Friday, January 25, 2013

Huffman Code on all small probability distribution

I am just curious on a question about Hoffman Code. Huffman code for a probability distribution p is the prefix code with the minimum weighted average coded word length ∑piℓi, where ℓi is the length of the ith codword from the book. It works great on symbols where they have different probability distribution, by which I mean there exists high diversity in it. what if there is a upper bound on the largest probability distribution, or say all the probabilities are small? Is Huffman Code still the best?

Friday, January 11, 2013

Personalization and Privacy in Information Retrieval

An information retrieval process is used to deal with the problem of information overload due to the complex and huge volume of documents (html page, sound track, video) available online. Since I have primarily been working on adaptive personalization system, I have never doubted the need of such a system to help user obtain their information wanted efficiently and effectively, however there are some questions always in my mind, as the same with dimensions of the IR success, which are the novelty and diversity of Information Retrieval. AIS (adaptive information system) aims to provide the user items that personalized to him by studying the user profile and recommending similar items user. This might lead to a problem that users are always getting same stream of documents if the system works perfectly with the scarification of diversity, or even novelty, because he can never have something 'new'. This has occurred to google search when Google implemented personalized search.
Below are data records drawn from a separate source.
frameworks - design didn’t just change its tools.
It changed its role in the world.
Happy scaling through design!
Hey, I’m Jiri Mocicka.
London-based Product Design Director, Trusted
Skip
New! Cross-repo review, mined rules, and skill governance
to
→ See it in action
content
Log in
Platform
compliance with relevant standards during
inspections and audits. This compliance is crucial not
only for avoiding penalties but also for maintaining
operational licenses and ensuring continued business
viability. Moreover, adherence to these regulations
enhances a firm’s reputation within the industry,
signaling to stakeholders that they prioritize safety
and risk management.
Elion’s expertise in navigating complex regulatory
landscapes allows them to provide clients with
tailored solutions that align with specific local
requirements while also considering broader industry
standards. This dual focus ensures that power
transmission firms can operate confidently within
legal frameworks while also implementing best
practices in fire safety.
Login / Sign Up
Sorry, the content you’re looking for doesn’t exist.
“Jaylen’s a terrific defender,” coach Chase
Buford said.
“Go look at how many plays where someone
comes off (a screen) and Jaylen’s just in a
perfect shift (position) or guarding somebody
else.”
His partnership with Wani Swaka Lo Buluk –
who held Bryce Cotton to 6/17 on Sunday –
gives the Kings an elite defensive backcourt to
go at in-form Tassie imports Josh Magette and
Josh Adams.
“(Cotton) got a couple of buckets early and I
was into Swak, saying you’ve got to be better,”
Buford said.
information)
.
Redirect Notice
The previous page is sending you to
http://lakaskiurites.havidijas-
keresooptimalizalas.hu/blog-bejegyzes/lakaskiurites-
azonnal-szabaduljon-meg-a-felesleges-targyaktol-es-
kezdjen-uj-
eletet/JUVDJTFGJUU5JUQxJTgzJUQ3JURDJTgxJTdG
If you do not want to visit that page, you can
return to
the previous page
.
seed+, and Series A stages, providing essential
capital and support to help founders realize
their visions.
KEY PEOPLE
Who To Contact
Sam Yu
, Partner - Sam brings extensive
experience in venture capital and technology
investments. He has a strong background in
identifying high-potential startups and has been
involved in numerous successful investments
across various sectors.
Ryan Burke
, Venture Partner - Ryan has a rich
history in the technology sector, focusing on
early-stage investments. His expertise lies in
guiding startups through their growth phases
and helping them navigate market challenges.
One would be that when I type weather in the searchbox, the weather pittsburgh was automatically prompted out. Interesting, but might not be the case all the time.

Another problem with information retrieval is the Privacy issue. As I have also worked on the research of social networks and online communities, I found increasing number of people have started to take privacy issue into consideration when interacting with online activities. One contradiction from my perspective is obviously the example of Google another. For the same account holder, gmail, in this case, google is recording every search query you made and keeping them in their database. I do not worry too much about it because I am a less sensitive person with fewer things to hide around, But some one does, and we should do more about it.